··· EXERCISE MATERIAL ···

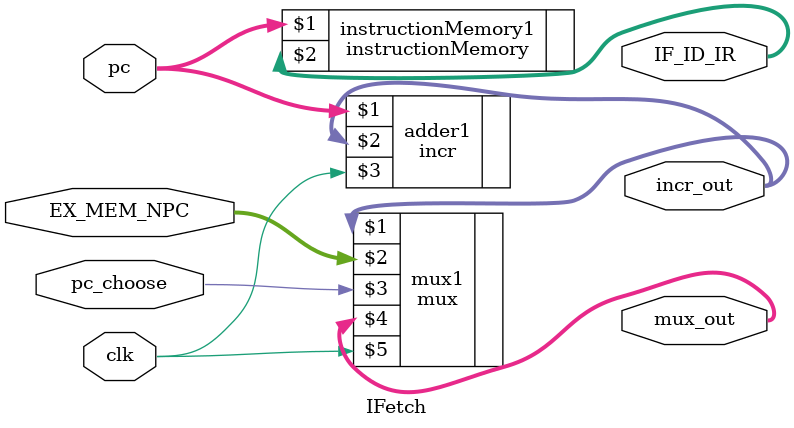
<source format=v>



module IFetch(
        input clk, 
        input pc_choose,
        input [31:0] EX_MEM_NPC,
        input [31:0] pc,
        output [31:0] incr_out,
        output [31:0] mux_out,
        output [31:0] IF_ID_IR
        );
        
        incr adder1(pc, incr_out, clk);    
        mux mux1(incr_out, EX_MEM_NPC, pc_choose, mux_out, clk);
        instructionMemory instructionMemory1(pc, IF_ID_IR);
endmodule

</source>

···

A verbatim copy of every record above is required, with all pictures omitted.

<source format=v>



module IFetch(
        input clk, 
        input pc_choose,
        input [31:0] EX_MEM_NPC,
        input [31:0] pc,
        output [31:0] incr_out,
        output [31:0] mux_out,
        output [31:0] IF_ID_IR
        );
        
        incr adder1(pc, incr_out, clk);    
        mux mux1(incr_out, EX_MEM_NPC, pc_choose, mux_out, clk);
        instructionMemory instructionMemory1(pc, IF_ID_IR);
endmodule

</source>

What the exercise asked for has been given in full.